What I wrote about a year ago was about a time I tweeted the names of my “Top Conversations” for the week, as per Empire Avenue. An offended person, probably thinking I was spamming her, replied that she had no idea who I was. I used Twitters advance search, and found not one exchange between the two of us. Where was Empire Avenue pulling the data from that said we had a Twitter conversation with this person?
There were other examples as well. If I posted more on a certain network, the score they gave me went up even if there was no engagement, If engagement went up, the score would stay flat or even go down. It looked as though Empire Avenue was rewarding those who were completely automated, and flooding their feeds, over those that had real engagement and interaction.
This time around, I noticed that my main networks have scores that have been continually going up. My individual share price continued to climb the whole year I was away, but then really started to soar once I came back in earnest. It does look like they improved their algorithms, but I am not 100% certain.
What seems to have happened, over the past year, is that Empire Avenue has spent some time and energy trying to get bad decisions turned into good outcomes. However…

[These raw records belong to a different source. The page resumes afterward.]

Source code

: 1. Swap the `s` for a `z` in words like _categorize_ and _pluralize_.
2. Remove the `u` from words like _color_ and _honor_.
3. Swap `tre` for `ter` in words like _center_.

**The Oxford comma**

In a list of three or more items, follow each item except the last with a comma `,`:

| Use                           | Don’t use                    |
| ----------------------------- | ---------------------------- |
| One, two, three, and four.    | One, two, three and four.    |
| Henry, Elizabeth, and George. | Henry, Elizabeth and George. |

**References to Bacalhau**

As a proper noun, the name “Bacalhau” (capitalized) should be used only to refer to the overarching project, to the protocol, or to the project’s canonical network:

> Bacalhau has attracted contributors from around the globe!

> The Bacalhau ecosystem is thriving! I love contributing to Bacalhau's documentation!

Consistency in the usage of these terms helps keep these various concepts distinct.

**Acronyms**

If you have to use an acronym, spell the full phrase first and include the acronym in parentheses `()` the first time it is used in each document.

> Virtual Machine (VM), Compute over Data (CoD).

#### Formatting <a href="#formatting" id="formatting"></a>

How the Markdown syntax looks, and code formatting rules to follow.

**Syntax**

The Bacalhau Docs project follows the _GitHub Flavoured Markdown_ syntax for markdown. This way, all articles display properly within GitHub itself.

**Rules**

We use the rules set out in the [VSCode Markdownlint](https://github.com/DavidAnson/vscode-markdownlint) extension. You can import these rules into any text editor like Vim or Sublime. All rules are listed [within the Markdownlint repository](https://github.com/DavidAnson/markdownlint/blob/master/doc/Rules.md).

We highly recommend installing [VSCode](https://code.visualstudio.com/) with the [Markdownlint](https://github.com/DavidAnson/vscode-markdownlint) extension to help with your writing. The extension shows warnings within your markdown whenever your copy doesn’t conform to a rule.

- The dual currency system is a failure.
- The Leadership Community idea is a flop.
- Missions have very limited worth. (However, very simple Twitter and Facebook missions can be explosive.)
- As an evaluation tool, there are better free solutions out there.
- Gameplay, like most online games, is rigged heavily in favor of those spending money, which devalues it as an actual Social Media tool.
Empire Avenue has slowed their trek into obsolescence, but they are still on the path. They need to start pruning, evaluate what is working and what is not. It is time to put an end to things like Vees and the “Leadership Community.”
Will Empire Avenue disappear as a result of these shortcomings? Probably not. Keep in mind, even MySpace continues to exist. However, I expect fewer and fewer legitimate players and marketers will participate.